Instructions to follow | Return the whole listing exactly, omitting the pictures.

Information shown |
┄┄┄┄┄┄┄┄┄┄

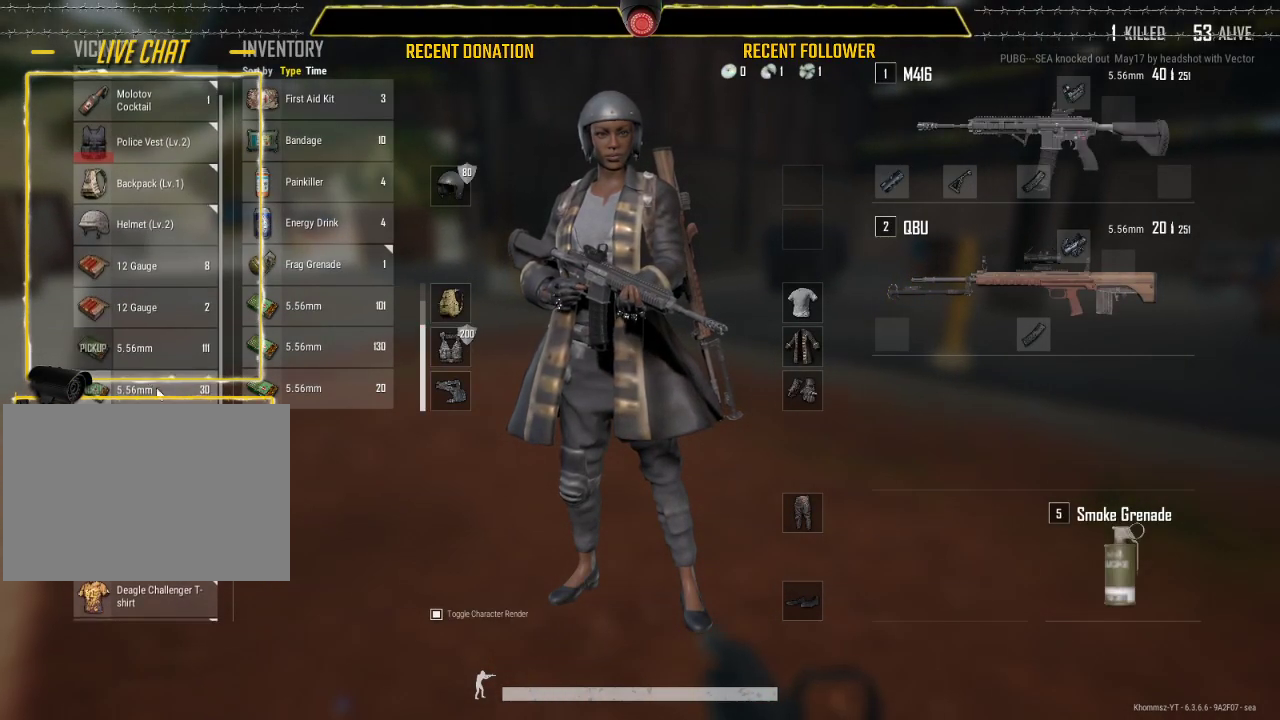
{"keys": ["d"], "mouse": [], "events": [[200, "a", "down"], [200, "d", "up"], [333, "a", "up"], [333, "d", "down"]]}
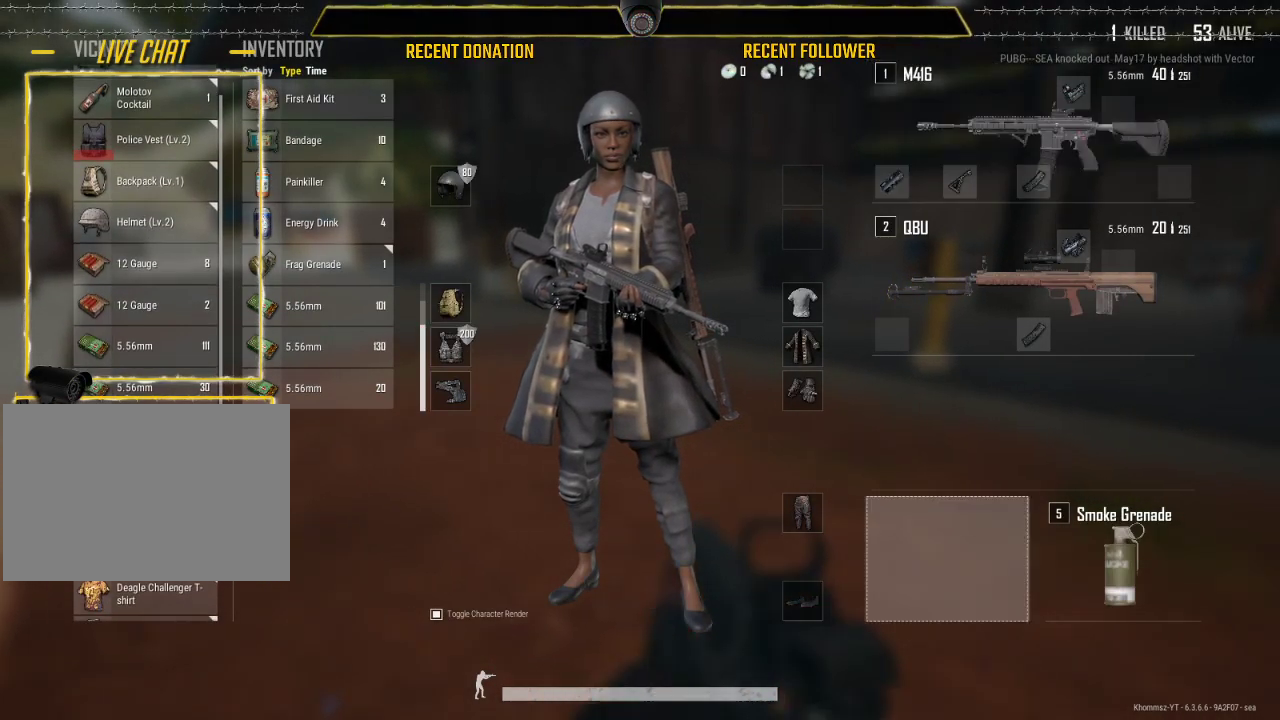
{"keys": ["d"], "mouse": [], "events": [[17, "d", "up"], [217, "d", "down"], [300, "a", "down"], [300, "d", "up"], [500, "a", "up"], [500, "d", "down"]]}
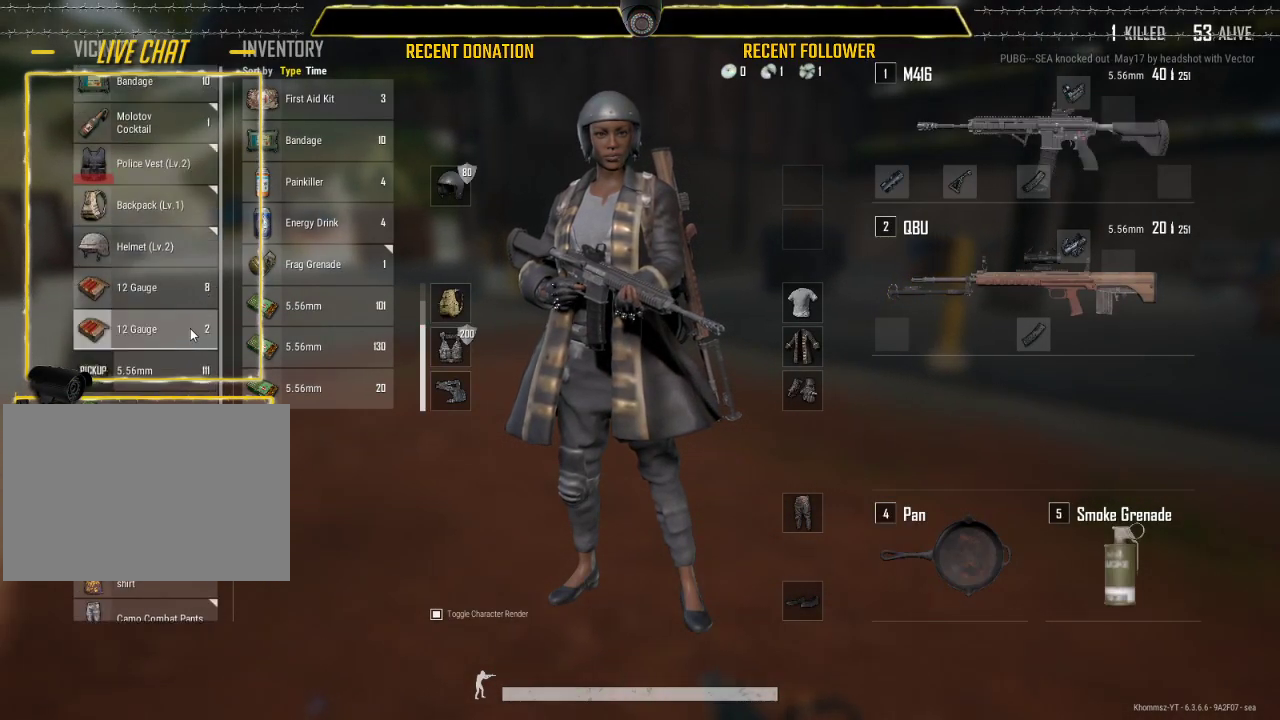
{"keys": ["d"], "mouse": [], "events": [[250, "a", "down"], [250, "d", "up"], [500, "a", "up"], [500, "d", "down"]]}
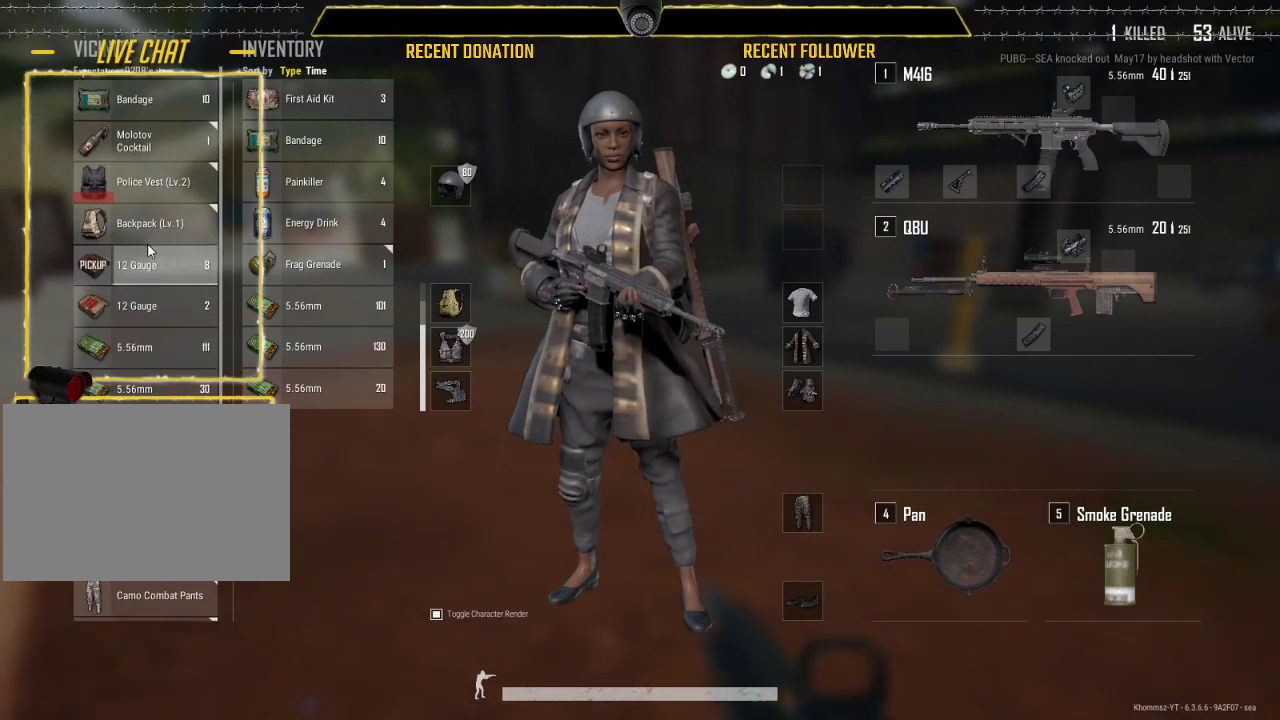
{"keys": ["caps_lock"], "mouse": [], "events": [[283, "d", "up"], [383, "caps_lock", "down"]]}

┄┄┄┄┄┄┄┄┄┄

Answer for this exercise |
{"keys": ["d"], "mouse": [], "events": [[200, "a", "down"], [200, "d", "up"], [333, "a", "up"], [333, "d", "down"]]}
{"keys": ["d"], "mouse": [], "events": [[17, "d", "up"], [217, "d", "down"], [300, "a", "down"], [300, "d", "up"], [500, "a", "up"], [500, "d", "down"]]}
{"keys": ["d"], "mouse": [], "events": [[250, "a", "down"], [250, "d", "up"], [500, "a", "up"], [500, "d", "down"]]}
{"keys": ["caps_lock"], "mouse": [], "events": [[283, "d", "up"], [383, "caps_lock", "down"]]}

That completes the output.